Please rewrite the rows from the line containing "Image attached. Segment" through the last row, replacing "right adrenal gland" with "left adrenal gland" and leaving everything else unchanged.

Supplied information:
--

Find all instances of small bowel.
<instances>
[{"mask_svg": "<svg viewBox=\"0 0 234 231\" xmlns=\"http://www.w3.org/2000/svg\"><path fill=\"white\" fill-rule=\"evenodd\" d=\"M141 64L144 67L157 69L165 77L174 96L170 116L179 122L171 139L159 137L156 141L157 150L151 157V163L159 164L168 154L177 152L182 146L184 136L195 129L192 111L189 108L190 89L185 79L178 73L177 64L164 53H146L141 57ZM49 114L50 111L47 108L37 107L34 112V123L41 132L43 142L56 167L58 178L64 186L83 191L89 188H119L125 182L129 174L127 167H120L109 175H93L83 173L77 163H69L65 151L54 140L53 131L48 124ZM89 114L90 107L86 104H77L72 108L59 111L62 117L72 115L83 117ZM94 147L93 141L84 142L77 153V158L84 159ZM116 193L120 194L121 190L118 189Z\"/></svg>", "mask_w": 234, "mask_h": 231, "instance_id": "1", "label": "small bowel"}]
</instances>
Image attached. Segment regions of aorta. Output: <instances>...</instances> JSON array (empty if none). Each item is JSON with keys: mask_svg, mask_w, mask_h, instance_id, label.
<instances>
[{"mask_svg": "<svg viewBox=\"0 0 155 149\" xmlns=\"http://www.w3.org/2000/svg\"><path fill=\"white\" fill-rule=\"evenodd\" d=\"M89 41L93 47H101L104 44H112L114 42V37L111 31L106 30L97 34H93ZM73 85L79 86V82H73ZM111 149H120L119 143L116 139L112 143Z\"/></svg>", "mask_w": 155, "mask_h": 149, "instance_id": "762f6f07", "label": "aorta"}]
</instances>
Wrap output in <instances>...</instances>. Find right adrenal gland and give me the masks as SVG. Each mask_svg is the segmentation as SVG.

--

Full answer:
Image attached. Segment regions of aorta. Output: <instances>...</instances> JSON array (empty if none). Each item is JSON with keys: mask_svg, mask_w, mask_h, instance_id, label.
<instances>
[{"mask_svg": "<svg viewBox=\"0 0 155 149\" xmlns=\"http://www.w3.org/2000/svg\"><path fill=\"white\" fill-rule=\"evenodd\" d=\"M89 41L93 47H101L104 44H112L114 42V37L111 31L106 30L97 34H93ZM73 85L79 86V82H73ZM111 149H120L119 143L116 139L112 143Z\"/></svg>", "mask_w": 155, "mask_h": 149, "instance_id": "762f6f07", "label": "aorta"}]
</instances>
Wrap output in <instances>...</instances>. Find left adrenal gland and give me the masks as SVG. Each mask_svg is the segmentation as SVG.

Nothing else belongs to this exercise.